Following on from our trip to Tiree our next stop was at some of the most startling countryside in the Highlands of Scotland, Glen Coe. The spectacular scenery dates back hundreds of million years, when mountains were formed through violent volcanic eruptions and later sculptured by immense glaciers.
We stayed at the Glencoe Camping and Caravan Club Site, adjacent to the Glencoe Green Way, with excellent facilities, good size pitches but very busy as it was on the NC500 route. A compliment must be paid to the club staff who were some of the friendliest we have come across on our travels.
For the first time ever, the Glencoe Greenway makes it possible for folk to walk and/or cycle on a completely traffic free route through this dramatic landscape along side the very busy ,and fast A82. Glen Coe village is a two mile walk on the Greenway, but in all honesty other than being a cute wee village there’s not really a lot for the visitor to enjoy.
A little further on using the same pathway is the village of Ballachulish which is a far better prospect to explore.
It lies on the south side of Loch Leven to the west of Glen Coe and is famous for its slate quarries which go back to 1693 and was used to provide the roofing slate for much of Edinburgh and Glasgow. Although quarrying no longer takes place its quite a tourist attraction. The village itself is very attractive and has a nice visitors centre, serving food and drink, and a well stocked Co Op supermarket.
The village did boast two two places of worship. The Church of Scotland, built in 1845 its now closed and in private hands. The owner is in a battle with the local authorities over converting and prolonging the life of the building.
St Mun’s Catholic Church was built 1836 and is seemingly not changed apart from the addition of the Priests House to the side. As you can see its still very well cared for and loved by its congregation.
A very short walk from the camp site is the Glencoe National Nature Reserve Visitors Centre which is a great source to find out the history of the area. Hundreds of Highlanders from Clan Donald of Glencoe once made their home in what are now long lost townships.
A turf and creel house has been recreated by hand using traditional craft skills. Not only can you see a wee film about the building of the house, but the centre offers a free guided tour of the building. Which is most interesting and well worth while. taking advantage of.

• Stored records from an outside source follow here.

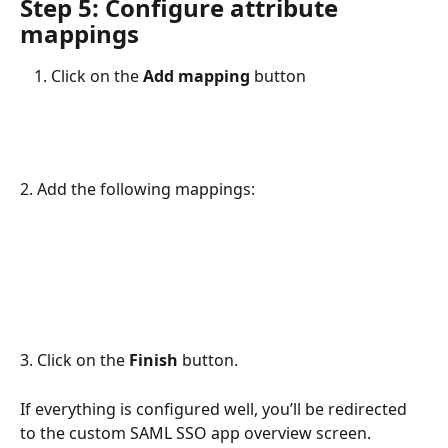
Step 5: Configure attribute 
mappings
Click on the
 Add mapping 
button
2. Add the following mappings:
3. Click on the 
Finish
 button. 
If everything is configured well, you’ll be redirected 
to the custom SAML SSO app overview screen.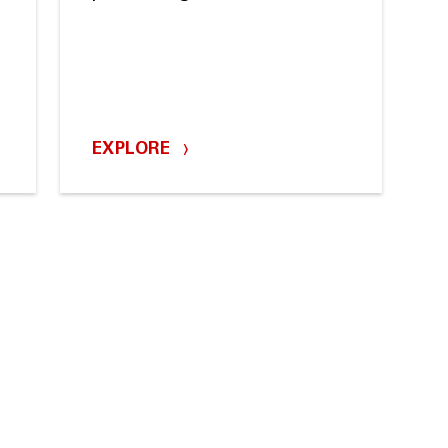
m
EXPLORE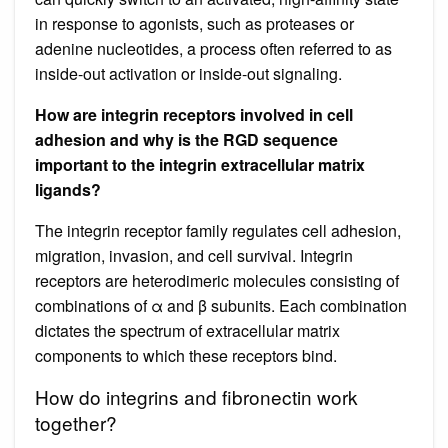
in response to agonists, such as proteases or
adenine nucleotides, a process often referred to as
inside-out activation or inside-out signaling.
How are integrin receptors involved in cell
adhesion and why is the RGD sequence
important to the integrin extracellular matrix
ligands?
The integrin receptor family regulates cell adhesion,
migration, invasion, and cell survival. Integrin
receptors are heterodimeric molecules consisting of
combinations of α and β subunits. Each combination
dictates the spectrum of extracellular matrix
components to which these receptors bind.
How do integrins and fibronectin work
together?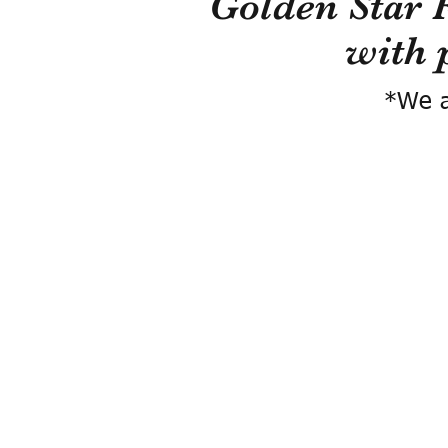
Golden Star 
with 
*We a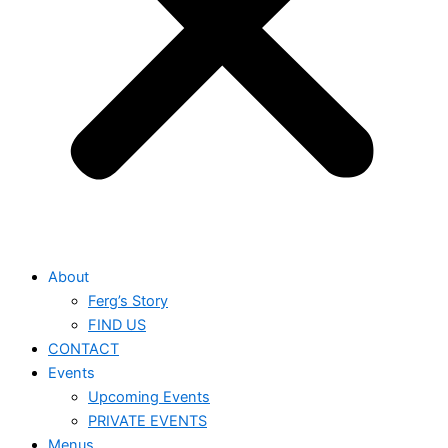
About
Ferg’s Story
FIND US
CONTACT
Events
Upcoming Events
PRIVATE EVENTS
Menus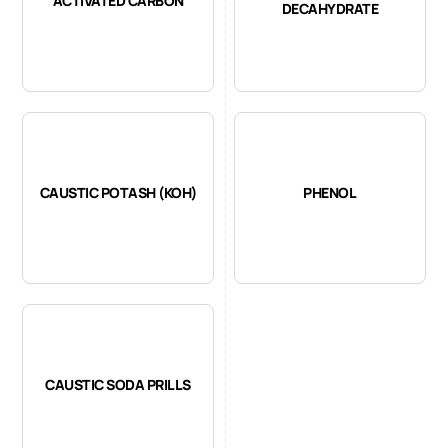
ACTIVATED CARBON
DECAHYDRATE
CAUSTIC POTASH (KOH)
PHENOL
CAUSTIC SODA PRILLS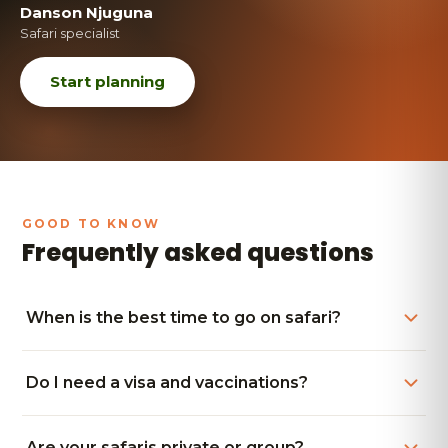
Danson Njuguna
Safari specialist
Start planning
Frequently asked questions
When is the best time to go on safari?
Do I need a visa and vaccinations?
Are your safaris private or group?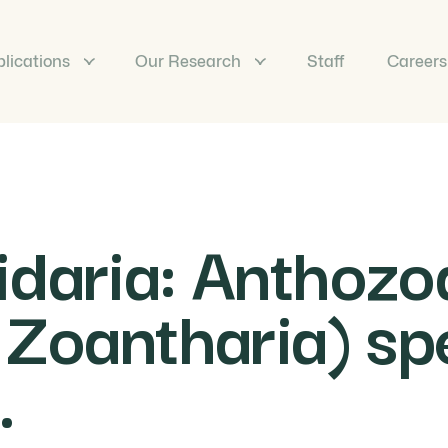
lications
Our Research
Staff
Careers
idaria: Anthozo
 Zoantharia) spe
.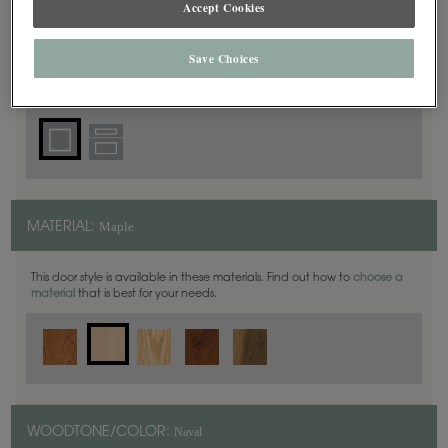
Accept Cookies
Square
DOOR SHAPE:
Save Choices
Haskins is also available in Inset.
Maple
MATERIAL:
This door style is available in these materials. Find out how to
choose a
material
that is best for your needs.
Naval
WOODTONE/COLOR: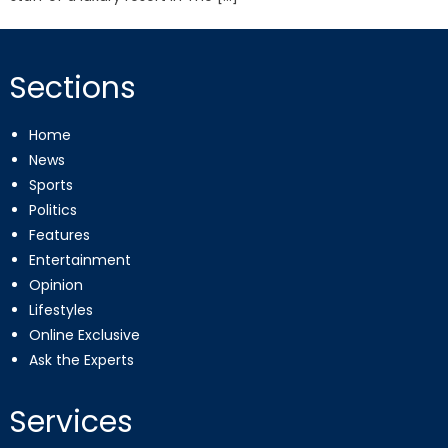
Sections
Home
News
Sports
Politics
Features
Entertainment
Opinion
Lifestyles
Online Exclusive
Ask the Experts
Services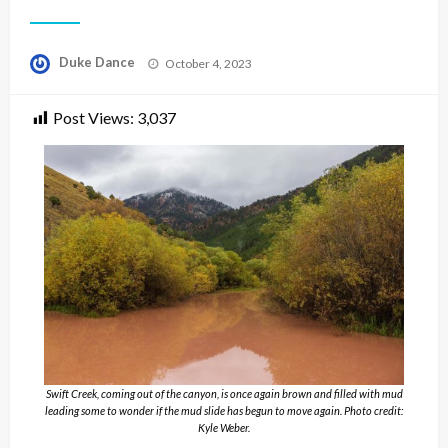
Posted
Duke Dance
October 4, 2023
on
Post Views:
3,037
Swift Creek, coming out of the canyon, is once again brown and filled with mud
leading some to wonder if the mud slide has begun to move again. Photo credit:
Kyle Weber.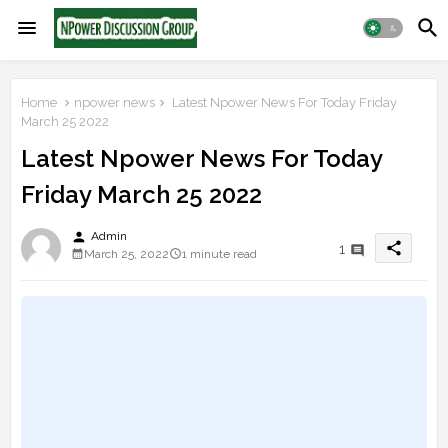
Home
npower news
Latest Npower News For Today Friday
March 25 2022
Latest Npower News For Today
Friday March 25 2022
person
Admin
share
1
March 25, 2022
1 minute read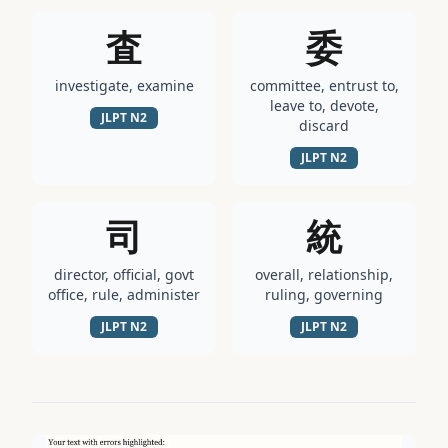
査
委
investigate, examine
committee, entrust to,
leave to, devote,
JLPT
N2
discard
JLPT
N2
司
統
director, official, govt
overall, relationship,
office, rule, administer
ruling, governing
JLPT
N2
JLPT
N2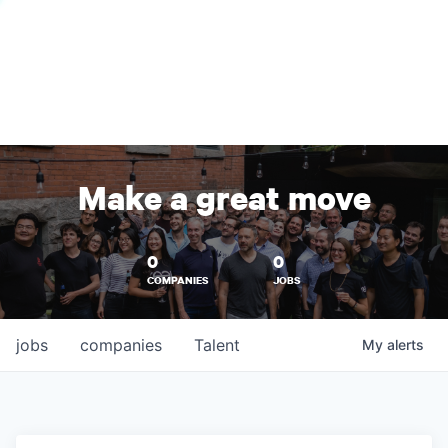
Make a great move
0
0
COMPANIES
JOBS
jobs
companies
Talent
My
alerts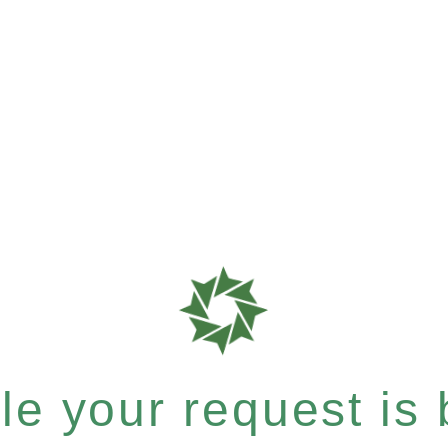
e your request is b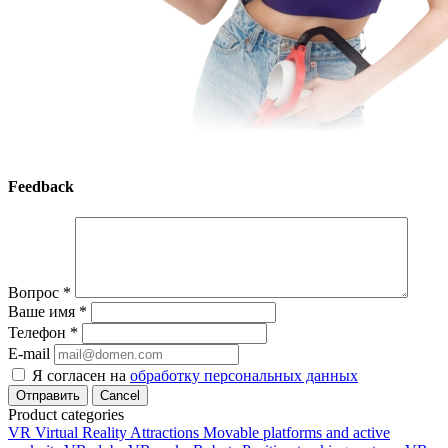
Feedback
Вопрос
*
Ваше имя
*
Телефон
*
E-mail
Я согласен на
обработку персональных данных
Cancel
Product categories
VR Virtual Reality Attractions
Movable platforms and active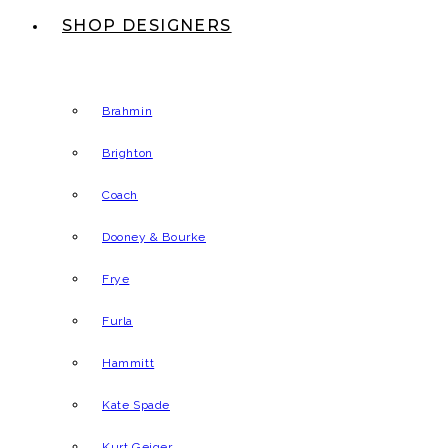
SHOP DESIGNERS
Brahmin
Brighton
Coach
Dooney & Bourke
Frye
Furla
Hammitt
Kate Spade
Kurt Geiger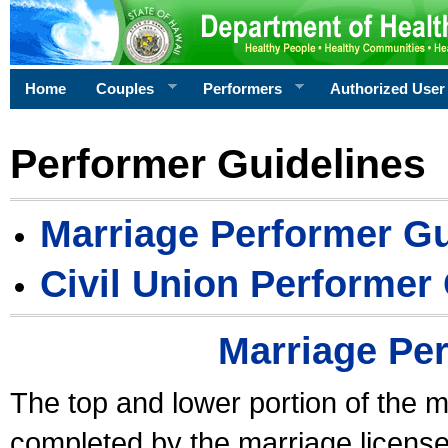
Home
Couples
Performers
Authorized User
Performer Guidelines
Marriage Performer Gu
Civil Union Performer
Marriage Pe
The top and lower portion of the m
completed by the marriage license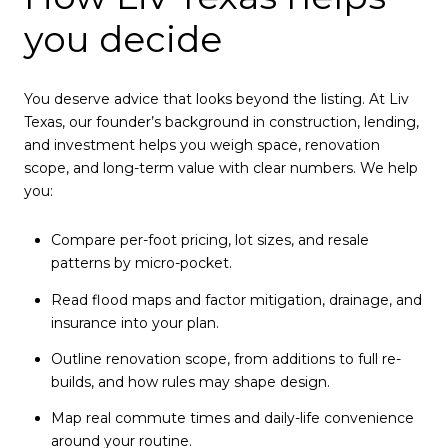
you decide
You deserve advice that looks beyond the listing. At Liv
Texas, our founder’s background in construction, lending,
and investment helps you weigh space, renovation
scope, and long-term value with clear numbers. We help
you:
Compare per-foot pricing, lot sizes, and resale
patterns by micro-pocket.
Read flood maps and factor mitigation, drainage, and
insurance into your plan.
Outline renovation scope, from additions to full re-
builds, and how rules may shape design.
Map real commute times and daily-life convenience
around your routine.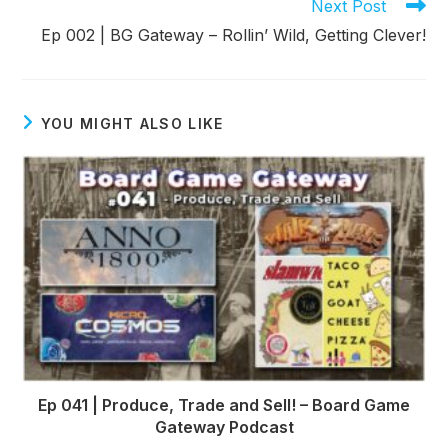
Read
Next Post
more
Ep 002 | BG Gateway – Rollin’ Wild, Getting Clever!
articles
YOU MIGHT ALSO LIKE
Ep 041 | Produce, Trade and Sell! – Board Game
Gateway Podcast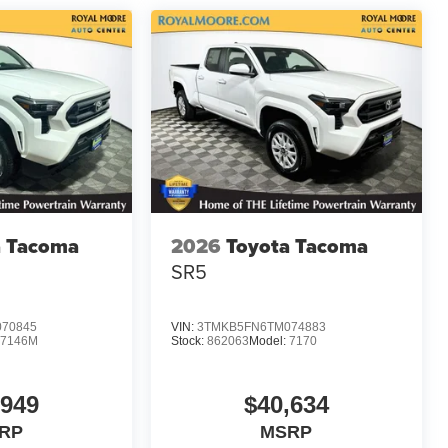
a Tacoma
2026
Toyota Tacoma
SR5
70845
VIN:
3TMKB5FN6TM074883
7146M
Stock:
862063
Model:
7170
,949
$40,634
RP
MSRP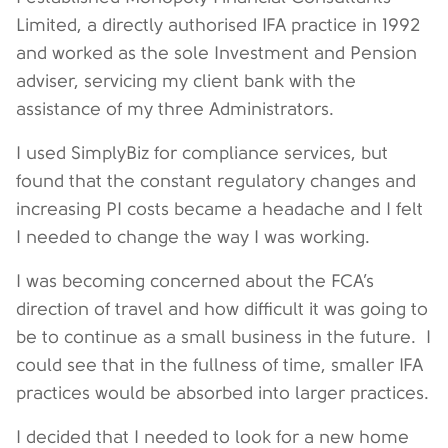
Limited, a directly authorised IFA practice in 1992
and worked as the sole Investment and Pension
adviser, servicing my client bank with the
assistance of my three Administrators.
I used SimplyBiz for compliance services, but
found that the constant regulatory changes and
increasing PI costs became a headache and I felt
I needed to change the way I was working.
I was becoming concerned about the FCA’s
direction of travel and how difficult it was going to
be to continue as a small business in the future. I
could see that in the fullness of time, smaller IFA
practices would be absorbed into larger practices.
I decided that I needed to look for a new home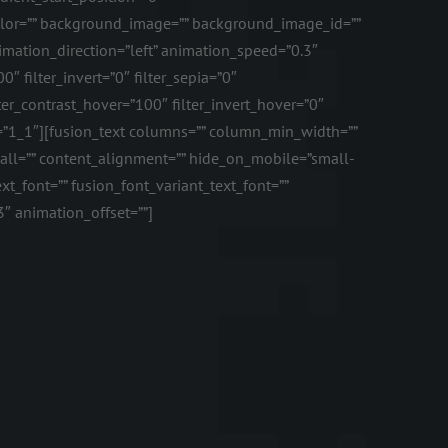
color=”” background_image=”” background_image_id=””
mation_direction=”left” animation_speed=”0.3″
0″ filter_invert=”0″ filter_sepia=”0″
lter_contrast_hover=”100″ filter_invert_hover=”0″
ype=”1_1″][fusion_text columns=”” column_min_width=””
mall=”” content_alignment=”” hide_on_mobile=”small-
text_font=”” fusion_font_variant_text_font=””
3″ animation_offset=””]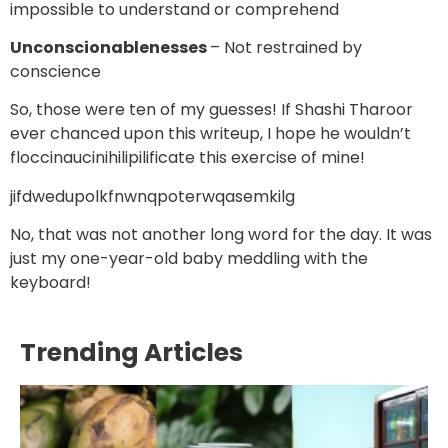
impossible to understand or comprehend
Unconscionablenesses
– Not restrained by
conscience
So, those were ten of my guesses! If Shashi Tharoor
ever chanced upon this writeup, I hope he wouldn’t
floccinaucinihilipilificate this exercise of mine!
jifdwedupolkfnwnqpoterwqasemkilg
No, that was not another long word for the day. It was
just my one-year-old baby meddling with the
keyboard!
Trending Articles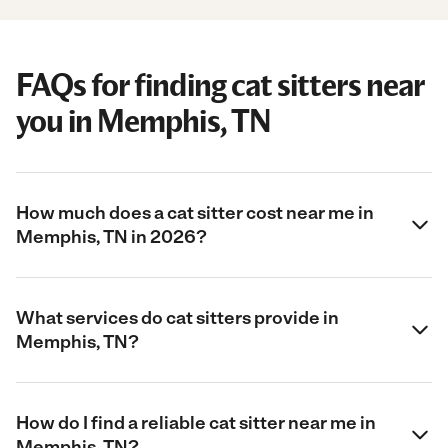
FAQs for finding cat sitters near
you in Memphis, TN
How much does a cat sitter cost near me in
Memphis, TN in 2026?
What services do cat sitters provide in
Memphis, TN?
How do I find a reliable cat sitter near me in
Memphis, TN?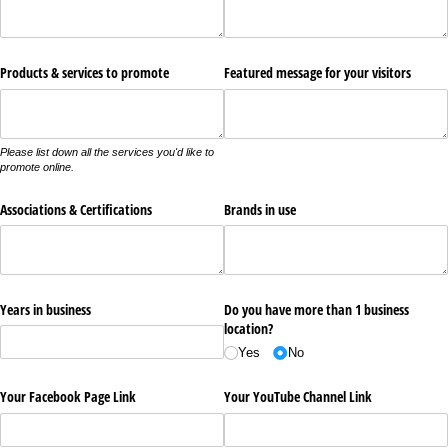
Products & services to promote
Featured message for your visitors
Please list down all the services you'd like to
promote online.
Associations & Certifications
Brands in use
Years in business
Do you have more than 1 business
location?
Yes
No
Your Facebook Page Link
Your YouTube Channel Link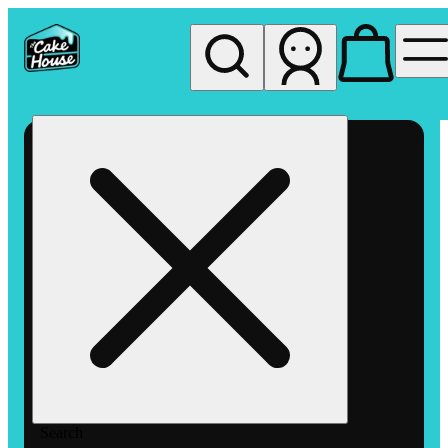
My store
Rec pickup
The
Cake
House
Hemet
Search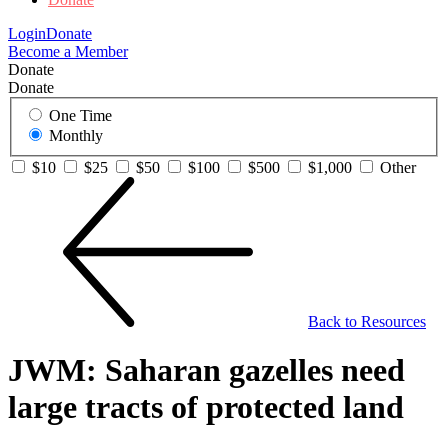
Login
Donate
Become a Member
Donate
Donate
One Time
Monthly
$10
$25
$50
$100
$500
$1,000
Other
Back to Resources
JWM: Saharan gazelles need
large tracts of protected land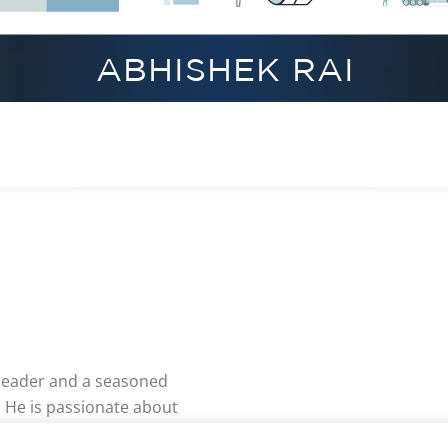
 leader and a seasoned
 He is passionate about
g and agility to improve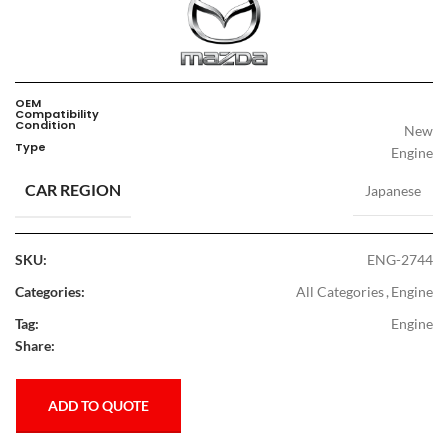
OEM
Compatibility
Condition
New
Type
Engine
CAR REGION
Japanese
SKU:
ENG-2744
Categories:
All Categories
,
Engine
Tag:
Engine
Share:
ADD TO QUOTE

Following on from your tour you can can enjoy something to eat and drink at the Highland Coo Cafe, inside the visitors centre.
| The ruins of the old settlement where killings took place. |
One of the most infamous and shameful acts of betrayal acts took place in Glen Coe was the Massacre of Glencoe in 1692. On the orders of William of Orange the Protestant King at the time soldiers, who had enjoyed the hospitality of the MacDonald Clan for 11 days, rose in the night and butchered their hosts. MacIan and 33 of his men , two women and two children were either put to the sword or shot dead. Many others members of the MacDonald Clan perished in the deep winter snow blizzards as they tried to escape. All stemmed from a ruling that all Clan Chiefs, many of which had remained loyal to King James 2nd, where told to swore an oath of allegiance before January 1st 1692 and therefore would be regarded as loyal subjects and no action would be taken against them. But due to various administration problems MacIan was unable to take the oath before the dead line.
There were certainly other places on the Greenway to enjoy if you head south.
| Loch Achlriorochtan. |
A small shallow fresh water loch located to the east go Glen Coe village.
| An Torr |
A small mixed woodland owned by the National Trust for Scotland. Marked paths through the wood lead to Signal Rock.
| Signal Rock. |
I am stand standing on Tom a' Ghrianain, Gaelic for Hill of the Sun, capped by Signal Rock. Many myths and legends surround Signal Rock and tradition has it that this was the gathering point for the MacDonalds of Glencoe at times of emergency. The rock may have taken its name from its use over the years as a site for lighting a beacon, and some people believe that it was here that a fire was lit to signal the start of the Massacre on 13 February 1692. However, there is no evidence to support this theory.